Friday, November 11, 2005

acc-cent-u-ate the positive

There was an interesting story on NPR this morning: apparently, the Dalai Lama is going to speak at the annual meeting of the Society for Neuroscience this weekend, which is causing a bit of a stir among said neuroscientists.  I found this profoundly interesting, given that the Buddhist leader's talk will focus on actually training the mind to be happier. 


There are probably thousands of self-help books on the subject of positive thinking and its power to make us happier, healthier individuals; given that I've been engaging in negative self-talk for years (not just in relation to my losses), and have had difficulty focusing on possible positive outcomes in recent months, this idea really makes me think.  Could I really train myself to be happier?


My first problem with this is that I have had a difficult time training myself to do anything that requires a habitual focus.  I do not take to new habits well; I tend to forget to do even the simplest things such as using moisturizer daily, or copying the grocery list we keep on the counter into my PDA before I go to the store.


One of my past jobs was a clerical position in a psychology department at a university, and while I am no psychology major (I don't have the head for statistics that I'd need, as proven by my lackluster performance in my lone graduate-level course), brain function has always intrigued me.  During that job, I would often participate as a control subject in research studies for extra money.

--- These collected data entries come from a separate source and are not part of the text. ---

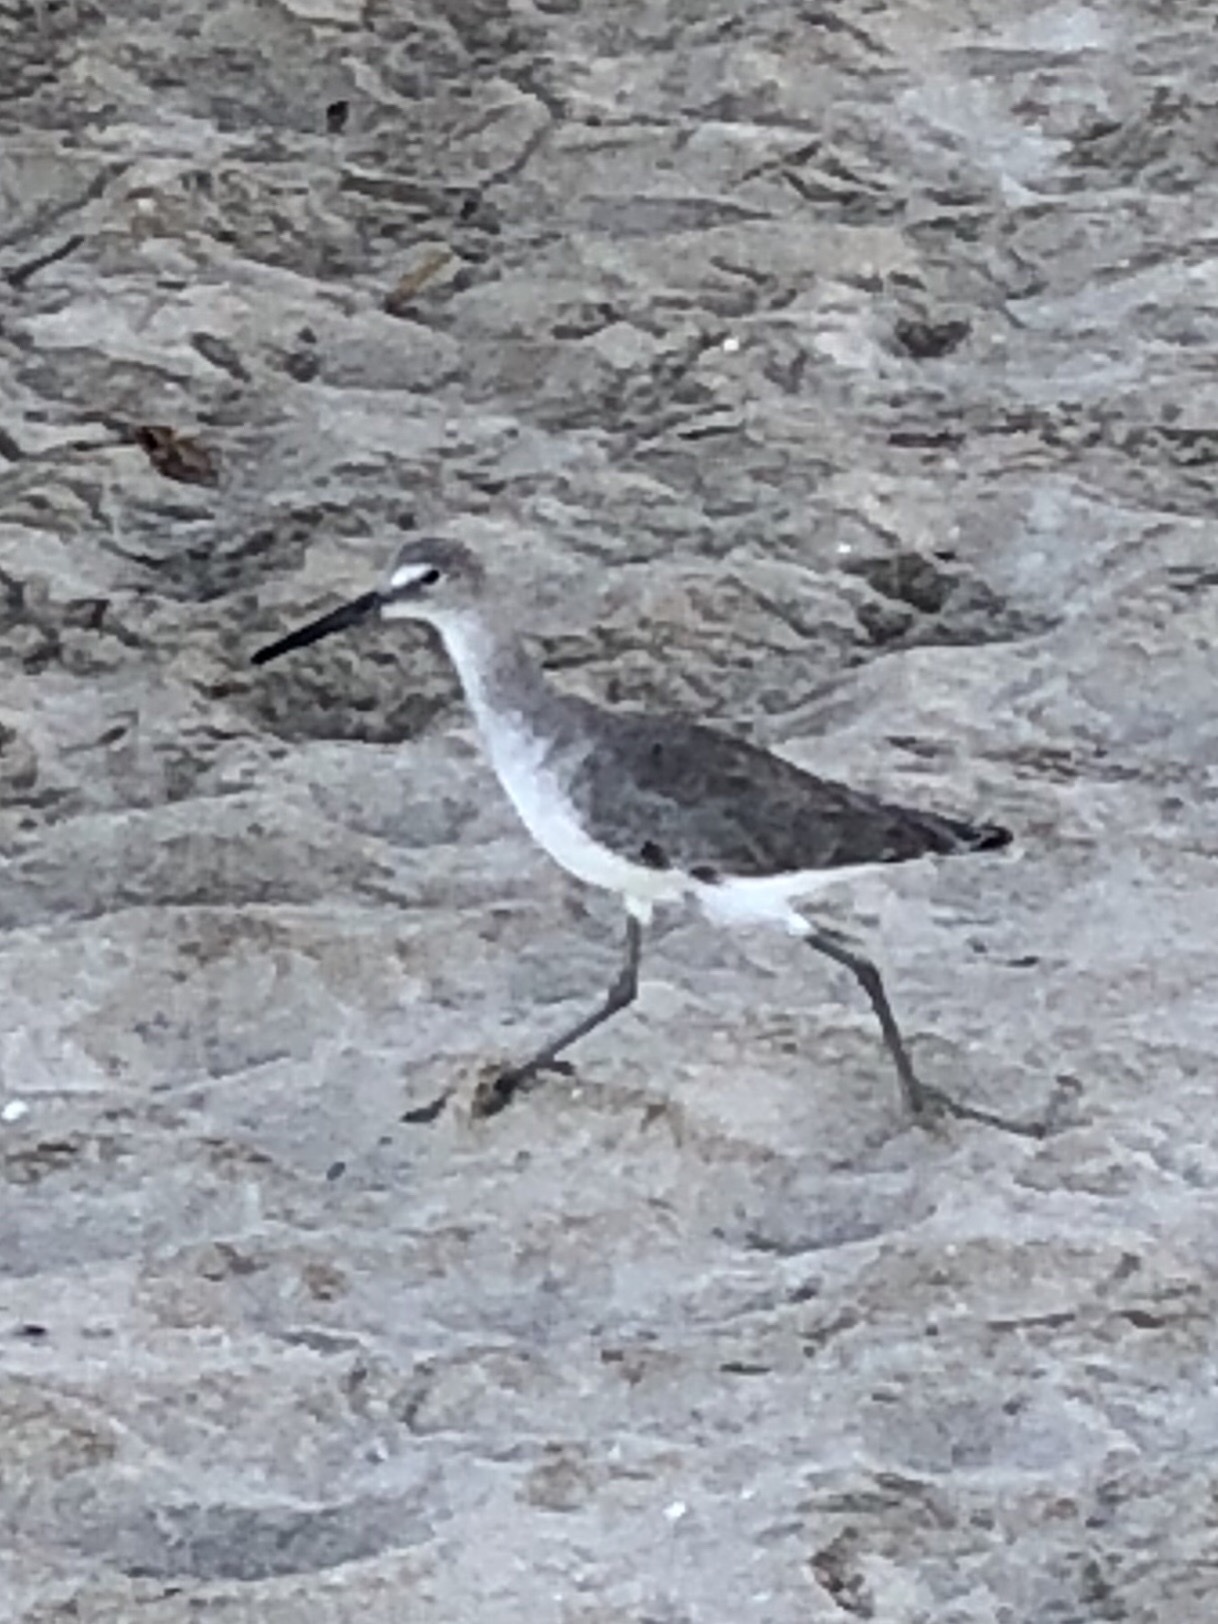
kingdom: Animalia
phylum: Chordata
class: Aves
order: Charadriiformes
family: Scolopacidae
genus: Tringa
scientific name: Tringa semipalmata
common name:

Several of these were studies that used imaging technology (such as MRI or PET scans) to observe the portions of the brain that are active during certain cognitive responses like simple word or picture recognition, or memory.  I often wondered whether my "normal" brain actually worked in the way that other control subjects' would, due to my frequent forgetfulness.


While I don't necessarily believe that I'm the type to run out and start practicing Buddhist meditation, this idea of trying to develop my positive side definitely deserves further focus.


Of course, let's see how long I remember this.  *smirk*


Blogger Lorem ipsum said...

A friend of mine recently was at a conference at a hotel where the Dalai Lama was staying. When he walked by, she told me, she could feel how peaceful he was.

I hope that his charisma and practicing what he preaches will help inspire the skeptics. There is so much of the brain we do not yet understand - perhaps he's managed to illuminate one of the dark corners in his own mind, and we might learn from it.

11/11/2005 1:52 PM  
Anonymous pixi said...

Could I really train myself to be happier?

I've thought about this myself. Of course, I feel it's perfectly normal and healthy to feel sadness during times of loss or hardship, but I wonder if there's a way to improve general happiness or maybe more specifically, happiness with one's self and one's place in life. I do, though, put the whole fertility thing outside of that. I think all of my sadness & frustration is justified in that arena. And most days (not all) I do a pretty good job of keeping my chin up. But I have a general angstiness that came far before all that. Back in high school, perhaps.

Anyway, I'd love to hear more about your efforts to develop your positive side. Let me know, if you find any good tips or resources.